How to use a std::string for a char* output parameter

Question

For any function that is declared to take a char* output parameter, is there a way to specify the "char" part of s std::string as the function's output?

I began with:

// EDIT:  ADDED THESE TWO LINES FOR CLARITY

sprintf(buf, "top -n 1 -p %s" , commaSeparatedListOfPIDs.c_str() );
fp = popen(buf, "r");

std::string  replyStr;
char         reply[100];

rc = scanf( fp, "%s", reply );
replyStr = reply;

but that seems a bit, well, clumsy.

So, is there a way to say:

rc = scanf( fp, "%s", &replyStr.c_str() );

or something like that?

Thanks!

Answer 1

Yes this is possible:

std::string  replyStr(100, '\0');
//Requires C++11 (to guarantee that strings hold their characters
//in contiguous memory), and some way to ensure that the string in the file
//is less than 100 characters long.
rc = fscanf( fp, "%s", &reply.front() );
replyStr.erase(replyStr.find('\0'));

The second condition is very difficult to satisfy, and if it is not satisfied this program has undefined behaviour.

Answer 2

Up until c++0x, &str[0] wasn't required to return a pointer to contiguous storage.
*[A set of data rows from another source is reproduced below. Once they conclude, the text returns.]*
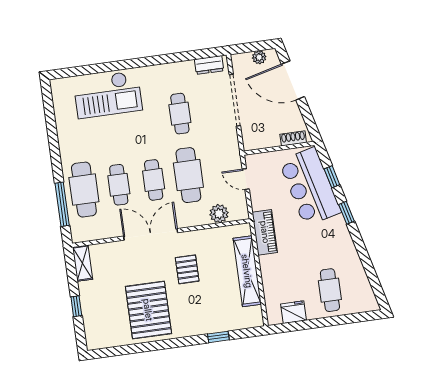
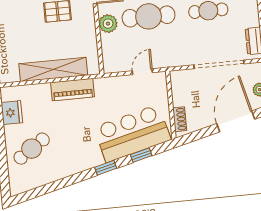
plant: (219, 214) -> (108, 24), moved
piano: (265, 232) -> (73, 90), moved
cafe table: (330, 290) -> (32, 149), turned -34

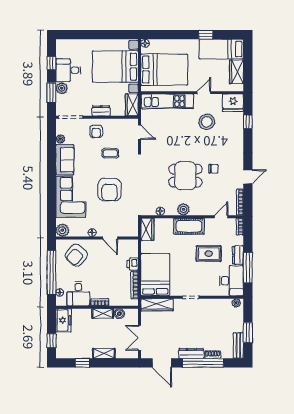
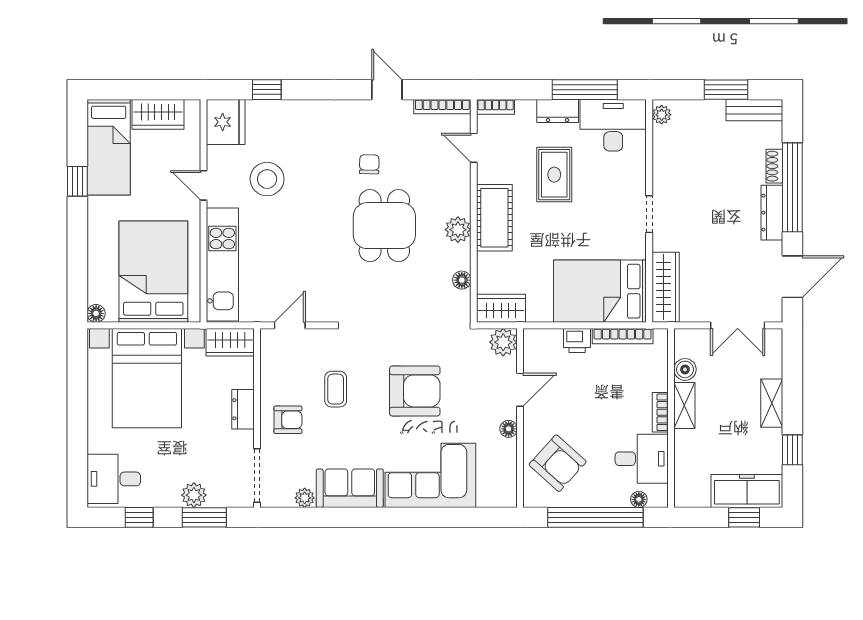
desk: (68, 70) -> (114, 479), moved, turned 90
plant: (62, 230) -> (503, 342), moved
freezer: (64, 320) -> (747, 491), moved, width x1.40

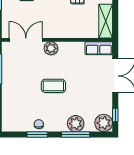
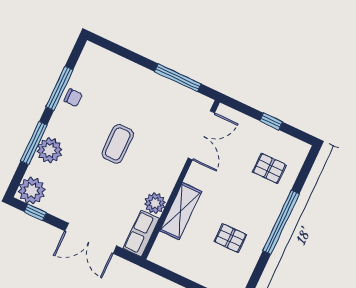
shelving: (106, 21) -> (181, 211), moved, turned 90
plant: (51, 48) -> (155, 203), moved
window: (37, 135) -> (59, 88), width x1.44

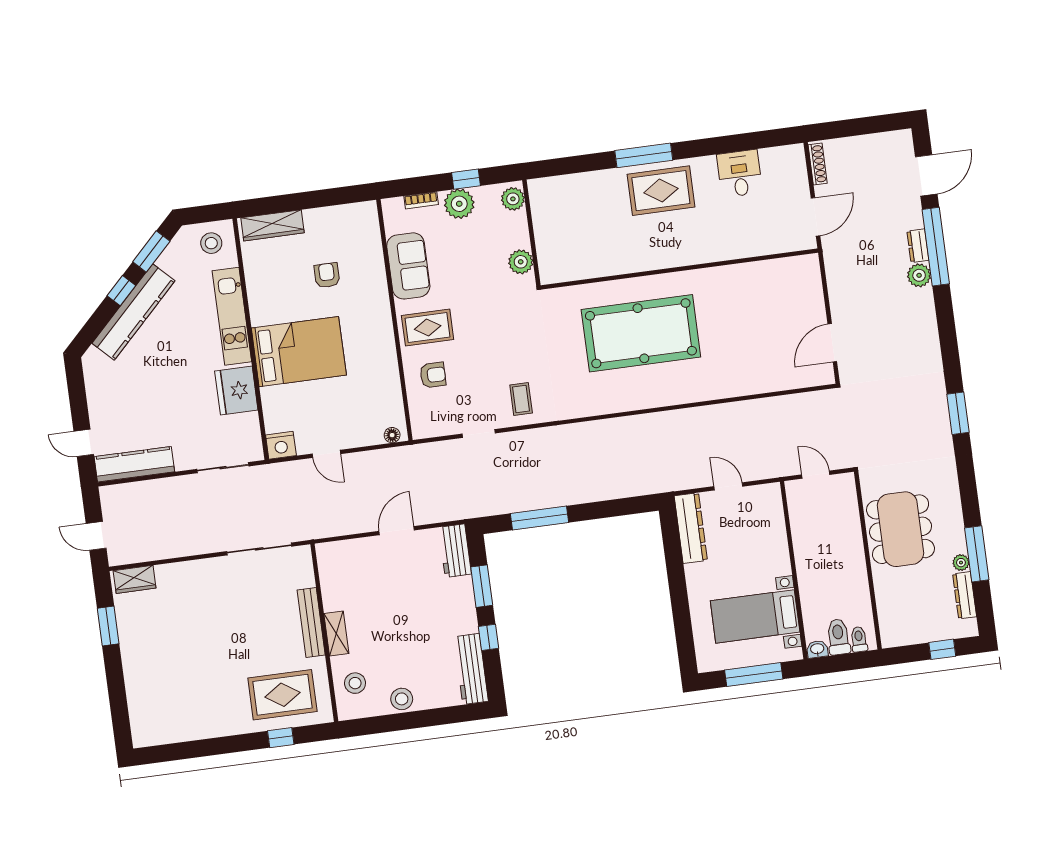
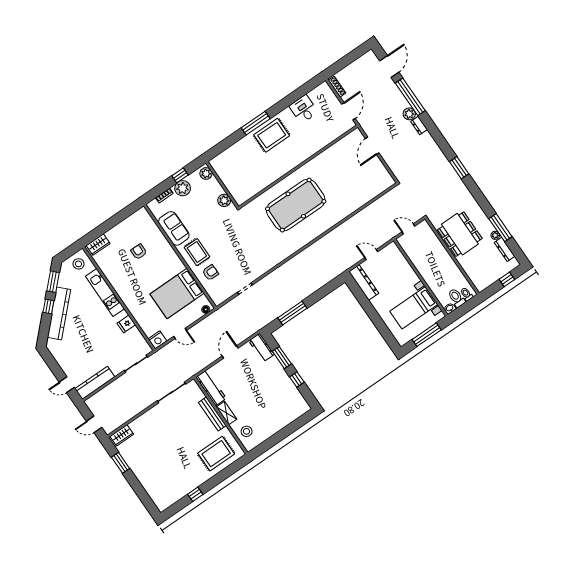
wardrobe: (273, 225) -> (98, 244), width x0.67
dresser: (918, 246) -> (419, 126), moved
rug: (428, 328) -> (197, 252), turned 90
door: (832, 343) -> (372, 146), moved
bed: (299, 352) -> (177, 294), moved, turned 180
fridge: (236, 391) -> (126, 324), width x0.53, depth x0.75
coffee table: (521, 399) -> (256, 263), removed
workbench: (471, 669) -> (211, 388), moved, turned 180
stool: (402, 699) -> (272, 428), removed
window: (281, 738) -> (195, 494), moved

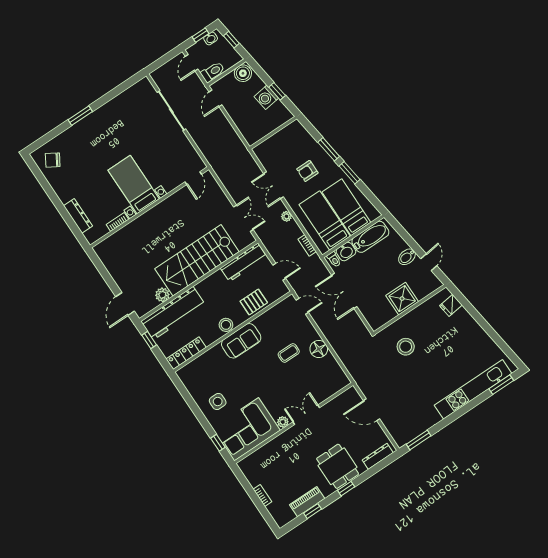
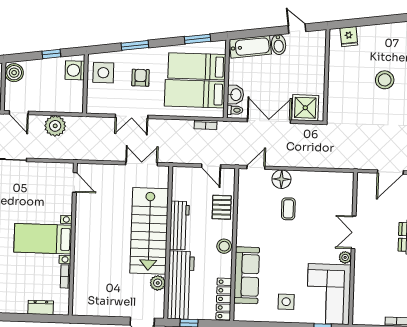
washing machine: (266, 97) -> (75, 70), moved, turned 98
side table: (291, 140) -> (103, 73), added
armchair: (307, 171) -> (140, 78), turned 180
window: (350, 173) -> (197, 39), moved
dresser: (78, 216) -> (41, 307), width x0.70
plant: (286, 216) -> (55, 126), moved, width x1.88, depth x1.88
bathtub: (370, 237) -> (250, 47), moved, turned 82
workbench: (244, 262) -> (179, 226), moved
door: (279, 272) -> (211, 166), swing flipped
double door: (344, 291) -> (269, 121), swing flipped
shower: (402, 299) -> (305, 108), moved
sofa: (241, 341) -> (247, 275), moved, width x1.36
stool: (406, 347) -> (385, 80), moved
floor lamp: (319, 349) -> (281, 179), moved

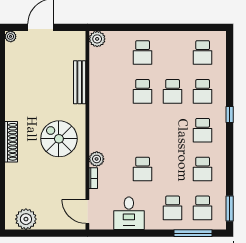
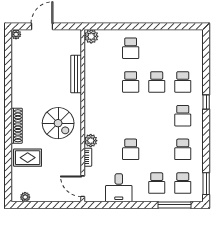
school desk: (203, 53) -> (183, 48), removed
spiral stairs: (59, 139) -> (58, 123), turned 180
rug: (24, 179) -> (28, 158), added
plant: (26, 219) -> (25, 197), width x0.53, depth x0.53

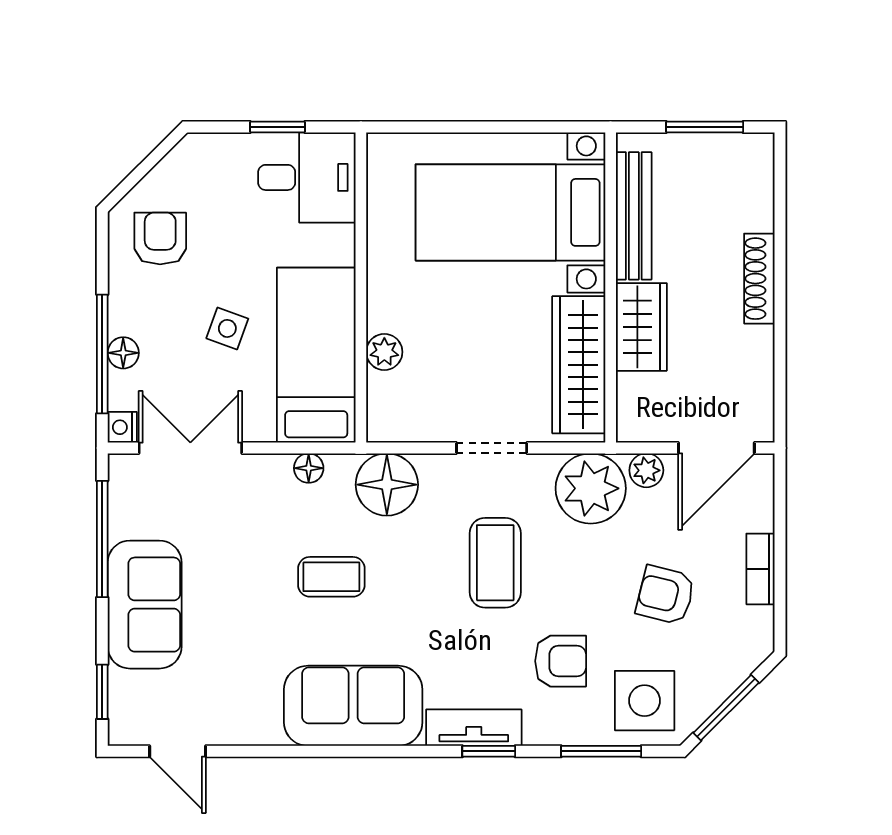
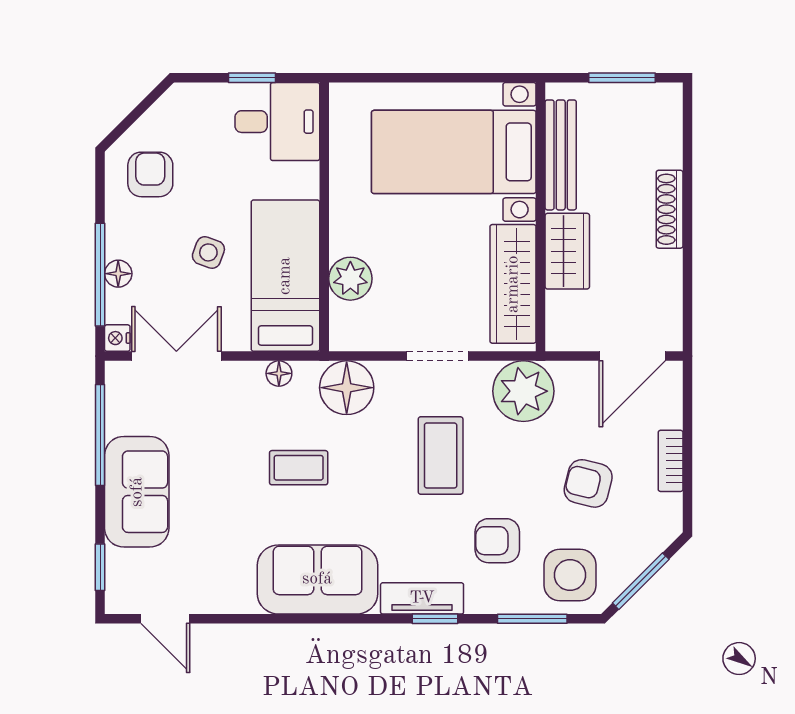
plant: (384, 352) -> (350, 279), width x1.38, depth x1.38
plant: (646, 470) -> (572, 375), removed
armchair: (561, 661) -> (497, 541), turned 180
The conventional way would be to use std::vector, which is guaranteed to have contiguous storage even before c++0x:

std::vector<char> reply(100);
rc = scanf(fp, "%s", &reply[0]);

In c++0x, however, std::string is also guaranteed to work instead of std::vector.

Answer 3

If you want to use strings, why not use the C++ way of i/o as well? Take a look at this link

Answer 4

std::string replyStr(reply); will make a string of your char array.

EDIT:

but... that doesn't do anything different.

Use the c++ style in/out to not have to use char*.

cin >> replyStr; will get the next string until whitespace. getline(cin,reply); will set the string to an entire line of input

Answer 5

The char* that comes from std::String is only valid as long as the string is valid. If the std::String goes out of scope then the it is no longer a valid char pointer.

const char* bar;
{
    std::String foo = "Hello";
    bar = foo.c_str();
    printf("%s", bar); //SAFE since the String foo is still in scope
}
printf("%s", bar); //UNSAFE String foo is no longer in scope

As long as the std::String variable exists you can use the const char* if it goes out of scope the memory is released and the const char* pointer becomes a dangling pointer that is no longer safe to use.

if you need it to exist after the std::String foo has gone out of scope then you must copy the string into a char*

char bar[100];
{
    std::String foo = "Hello";
    strncpy(bar, foo.c_str(), 100);
    bar[100] = '\0'; //make sure string is null-terminated
    printf("%s", bar); //SAFE
}
printf("%s", bar); //SAFE even though the std::String has gone out of scope.

If your string is inside a function it will not exist when the function returns.